When Information Technology Act 2000 (ITA-2000) was passed in 2000, in India, it was thought to be a special central legislation passed at the instance of UNO. Hence it was given  jurisdiction over Jammu and Kashmir along with the extra territorial jurisdiction under Section 75. The Act gave powers to State Government to pass rules under Section 90. These powers are restricted however to what was required to give effect to the provisions of the Act.

Now it is reported that Orissa Government is planning to introduce new laws to protect Children. Earlier Haryana Government had constituted a Cyber Regulations Advisory Committee though no such powers were conferred on the State. Tamil Nadu Government also passed a notification on Cyber Cafe regulations under the State Police Act. Mumbai passed a legislation equating Cyber Cafes with “Cabaret Center”. These developments give raise to an important issue of whether such legislation comes under the jurisdiction of the States. Though “Law and Order” is a State responsibility, “Is Law and Order in Cyber Space” a State Responsibility? is a question which needs to be settled.

Every “Individual’s Cyber Space” is at the border of the national sovereign jurisdiction. Across this space is the sovereign country outside the jurisdiction of the Country. Are State Governments the appropriate authority for such legislation? Do they have sufficient expertise to pass such legislation? are questions that stand out.

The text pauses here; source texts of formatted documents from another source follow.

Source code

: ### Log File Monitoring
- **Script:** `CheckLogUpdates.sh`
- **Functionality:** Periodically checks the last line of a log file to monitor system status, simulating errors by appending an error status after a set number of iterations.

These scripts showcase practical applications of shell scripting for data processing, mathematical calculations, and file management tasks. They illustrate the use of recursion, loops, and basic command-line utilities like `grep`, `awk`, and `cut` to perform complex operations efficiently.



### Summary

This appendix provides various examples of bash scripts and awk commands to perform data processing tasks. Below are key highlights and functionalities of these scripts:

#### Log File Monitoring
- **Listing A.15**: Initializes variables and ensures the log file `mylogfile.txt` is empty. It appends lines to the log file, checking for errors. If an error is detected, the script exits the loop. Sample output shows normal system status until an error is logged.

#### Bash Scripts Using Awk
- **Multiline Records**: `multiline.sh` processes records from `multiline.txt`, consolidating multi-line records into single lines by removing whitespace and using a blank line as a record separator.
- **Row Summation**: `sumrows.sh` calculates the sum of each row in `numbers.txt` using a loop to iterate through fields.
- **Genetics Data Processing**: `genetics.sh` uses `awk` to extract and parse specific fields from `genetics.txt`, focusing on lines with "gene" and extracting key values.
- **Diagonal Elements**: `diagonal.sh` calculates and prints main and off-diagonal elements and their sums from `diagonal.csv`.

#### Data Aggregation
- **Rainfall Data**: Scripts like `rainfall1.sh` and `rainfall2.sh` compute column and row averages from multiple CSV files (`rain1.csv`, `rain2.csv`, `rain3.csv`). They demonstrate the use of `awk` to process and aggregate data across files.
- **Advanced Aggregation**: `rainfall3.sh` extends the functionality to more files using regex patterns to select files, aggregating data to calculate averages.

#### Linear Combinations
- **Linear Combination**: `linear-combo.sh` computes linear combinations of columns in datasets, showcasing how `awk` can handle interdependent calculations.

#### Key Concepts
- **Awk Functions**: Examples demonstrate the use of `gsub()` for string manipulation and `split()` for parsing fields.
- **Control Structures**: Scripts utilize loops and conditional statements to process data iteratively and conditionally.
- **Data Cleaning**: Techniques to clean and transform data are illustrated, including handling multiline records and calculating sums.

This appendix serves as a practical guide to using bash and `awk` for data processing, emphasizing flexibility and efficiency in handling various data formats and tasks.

Today, even at the Central Government level there is no clear understanding of the “Cyber Space” and its legislative requirements. This is well demonstrated by the proposed amendments on ITA 2000 which are presently before the Parliament which skirted all essential amendments such as Spam and Domain Name regulations, but focussed more on “How to avoid Police misuse of the provisions”.

If State Governments take over Cyber Space legislation, then there will be no uniformity of laws even within India let alone “Harmonization of global laws” as envisaged by UNCITRAL Model law.

In the recent times, reports have been received by the Cyber Crime Complaints and Resolution Assistance Center that Cyber Crime Police in Chennai and Bangalore are manipulating evidence to fix chosen persons at the instance of influential complainants. In one of these cases, even a Government owned forensic department’s report has also been misused. These instances indicate that State Governments are presently not equipped to take up Cyber Space legislations and should desist from doing so. Any such attempt should perhaps be considered “Ultra Vires” the ITA 2000.